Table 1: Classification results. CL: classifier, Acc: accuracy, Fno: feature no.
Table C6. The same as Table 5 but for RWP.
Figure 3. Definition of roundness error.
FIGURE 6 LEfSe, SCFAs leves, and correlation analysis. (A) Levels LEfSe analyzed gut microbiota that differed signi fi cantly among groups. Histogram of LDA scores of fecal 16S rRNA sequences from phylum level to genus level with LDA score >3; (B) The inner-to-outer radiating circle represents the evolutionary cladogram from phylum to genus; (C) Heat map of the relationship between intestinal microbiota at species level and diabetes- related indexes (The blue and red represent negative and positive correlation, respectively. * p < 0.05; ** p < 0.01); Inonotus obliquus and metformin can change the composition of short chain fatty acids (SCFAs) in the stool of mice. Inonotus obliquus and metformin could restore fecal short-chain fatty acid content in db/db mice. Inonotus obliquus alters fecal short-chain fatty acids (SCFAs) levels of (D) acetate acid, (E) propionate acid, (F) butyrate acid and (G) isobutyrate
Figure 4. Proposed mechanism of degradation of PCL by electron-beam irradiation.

...

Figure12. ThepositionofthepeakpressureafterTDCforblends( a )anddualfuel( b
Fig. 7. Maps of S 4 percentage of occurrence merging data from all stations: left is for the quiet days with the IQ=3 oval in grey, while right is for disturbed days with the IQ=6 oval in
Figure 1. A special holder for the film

INSTRUCTIONS FOR THE TASK: Please, from the entries above, set down exactly the lines from the one containing "FIGURE 6 LEfSe, SCFAs" through the one containing "Figure 4. Proposed", and only those.

TASK OUTPUT:
FIGURE 6 LEfSe, SCFAs leves, and correlation analysis. (A) Levels LEfSe analyzed gut microbiota that differed signi fi cantly among groups. Histogram of LDA scores of fecal 16S rRNA sequences from phylum level to genus level with LDA score >3; (B) The inner-to-outer radiating circle represents the evolutionary cladogram from phylum to genus; (C) Heat map of the relationship between intestinal microbiota at species level and diabetes- related indexes (The blue and red represent negative and positive correlation, respectively. * p < 0.05; ** p < 0.01); Inonotus obliquus and metformin can change the composition of short chain fatty acids (SCFAs) in the stool of mice. Inonotus obliquus and metformin could restore fecal short-chain fatty acid content in db/db mice. Inonotus obliquus alters fecal short-chain fatty acids (SCFAs) levels of (D) acetate acid, (E) propionate acid, (F) butyrate acid and (G) isobutyrate
Figure 4. Proposed mechanism of degradation of PCL by electron-beam irradiation.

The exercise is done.